SUPPLIED DATA Block Start
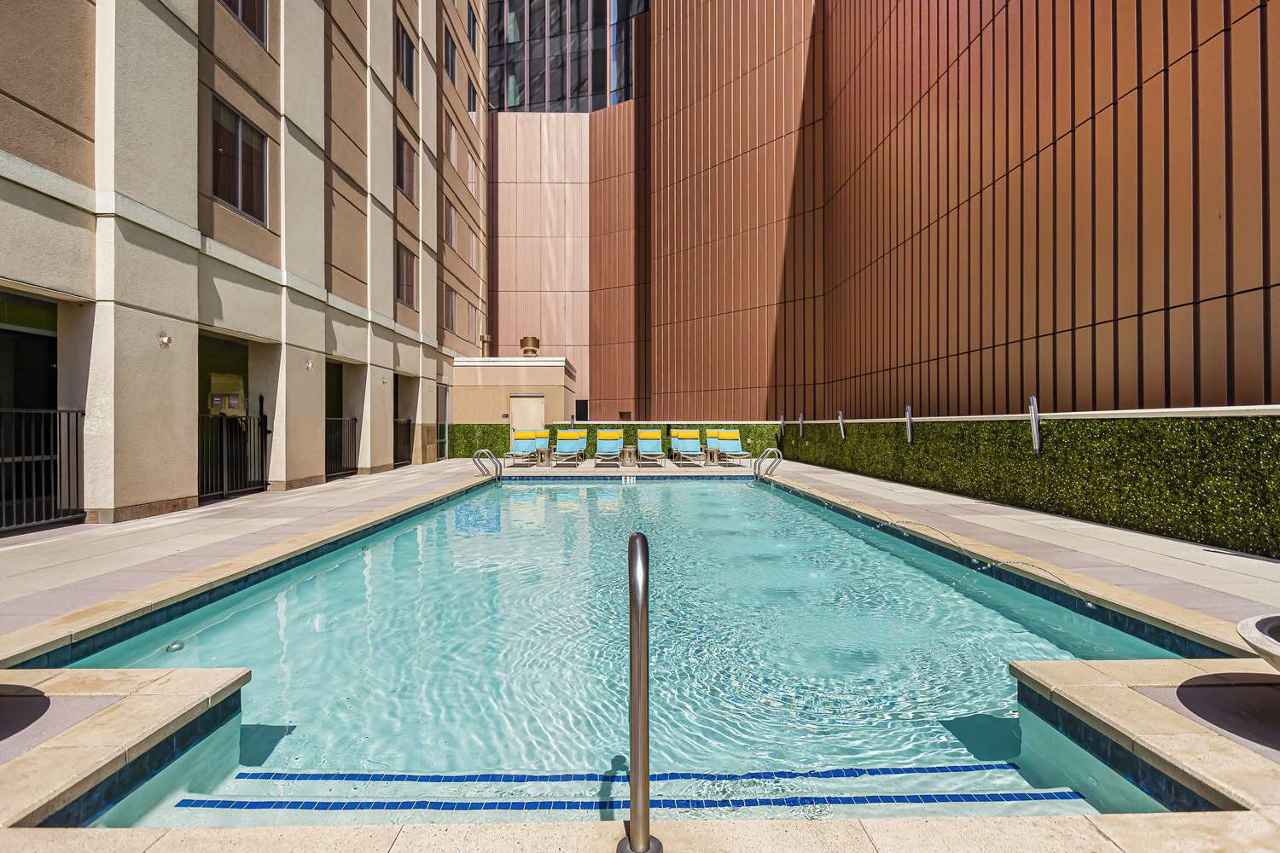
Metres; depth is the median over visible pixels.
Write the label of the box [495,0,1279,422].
brown building
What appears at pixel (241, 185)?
window
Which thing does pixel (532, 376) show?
small building
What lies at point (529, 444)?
lounge chair
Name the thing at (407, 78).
window
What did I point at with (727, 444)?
SUPPLIED DATA Block End
REQUIREMENT:
Transcribe all data precisely. Pictures are not copied.

TASK SOLUTION:
Metres; depth is the median over visible pixels.
Write the label of the box [495,0,1279,422].
brown building
What appears at pixel (241, 185)?
window
Which thing does pixel (532, 376) show?
small building
What lies at point (529, 444)?
lounge chair
Name the thing at (407, 78).
window
What did I point at with (727, 444)?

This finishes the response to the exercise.